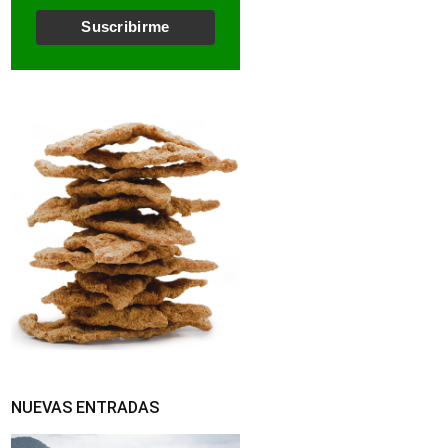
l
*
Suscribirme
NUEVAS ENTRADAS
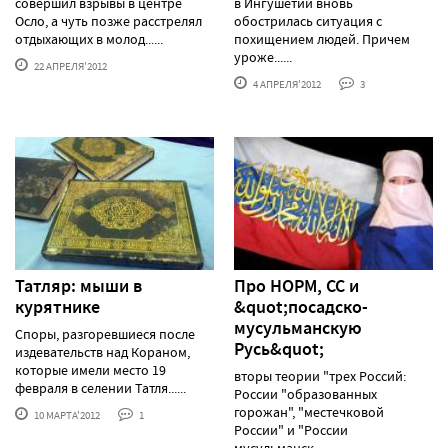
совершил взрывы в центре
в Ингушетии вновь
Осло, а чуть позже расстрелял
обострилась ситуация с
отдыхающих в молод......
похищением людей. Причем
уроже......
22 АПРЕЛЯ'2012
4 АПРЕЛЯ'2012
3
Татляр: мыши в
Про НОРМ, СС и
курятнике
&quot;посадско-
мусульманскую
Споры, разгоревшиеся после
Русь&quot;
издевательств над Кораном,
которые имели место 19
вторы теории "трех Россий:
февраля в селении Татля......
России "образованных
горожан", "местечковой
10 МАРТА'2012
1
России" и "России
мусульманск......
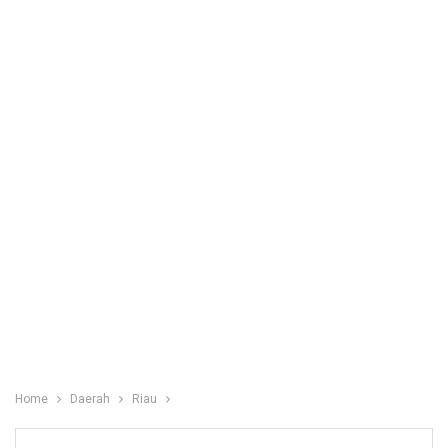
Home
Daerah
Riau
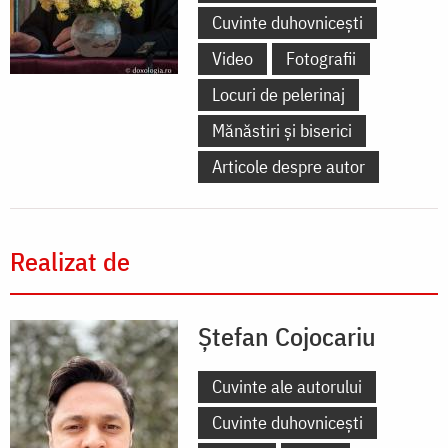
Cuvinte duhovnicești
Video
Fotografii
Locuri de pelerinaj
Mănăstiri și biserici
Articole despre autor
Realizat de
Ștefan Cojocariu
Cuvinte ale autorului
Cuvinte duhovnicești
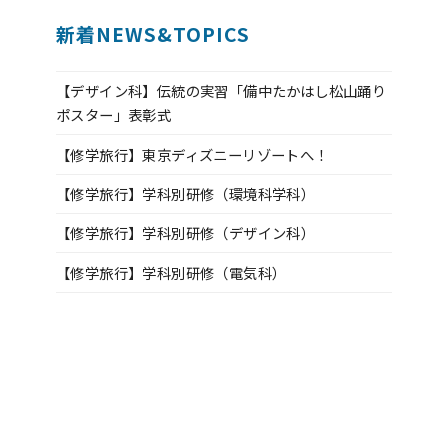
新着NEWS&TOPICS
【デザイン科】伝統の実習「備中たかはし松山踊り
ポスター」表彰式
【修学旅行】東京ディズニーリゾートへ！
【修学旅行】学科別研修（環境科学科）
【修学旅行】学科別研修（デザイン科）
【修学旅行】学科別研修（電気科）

********************

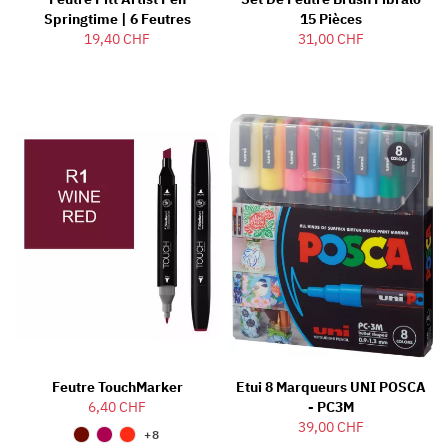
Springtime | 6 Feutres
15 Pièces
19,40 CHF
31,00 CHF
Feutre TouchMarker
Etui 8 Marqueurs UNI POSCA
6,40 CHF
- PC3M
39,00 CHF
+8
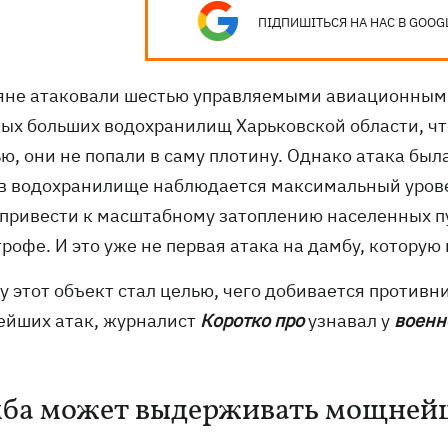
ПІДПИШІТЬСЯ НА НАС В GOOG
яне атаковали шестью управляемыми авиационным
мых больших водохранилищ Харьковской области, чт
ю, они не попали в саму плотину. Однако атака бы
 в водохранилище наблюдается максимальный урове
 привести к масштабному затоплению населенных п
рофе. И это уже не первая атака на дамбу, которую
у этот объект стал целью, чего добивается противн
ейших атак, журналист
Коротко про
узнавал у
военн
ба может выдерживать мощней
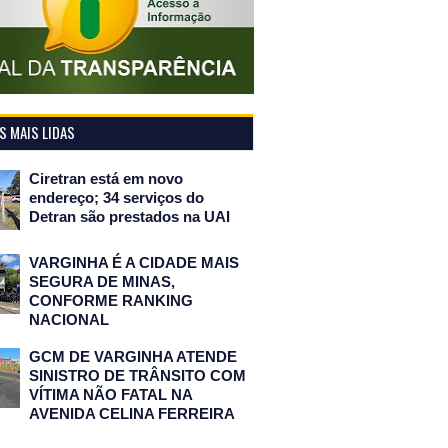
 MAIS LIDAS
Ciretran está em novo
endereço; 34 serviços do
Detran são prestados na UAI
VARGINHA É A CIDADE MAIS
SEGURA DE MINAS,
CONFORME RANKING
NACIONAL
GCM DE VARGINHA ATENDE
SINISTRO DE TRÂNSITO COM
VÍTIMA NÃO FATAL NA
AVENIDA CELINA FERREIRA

********************

* **Your goal**:
Only the lines above from the line with "SINISTRO DE TRÂNSITO COM" to the line with "AVENIDA CELINA FERREIRA", those two lines included, should be reproduced exactly.

* **Answer to the problem**:
SINISTRO DE TRÂNSITO COM
VÍTIMA NÃO FATAL NA
AVENIDA CELINA FERREIRA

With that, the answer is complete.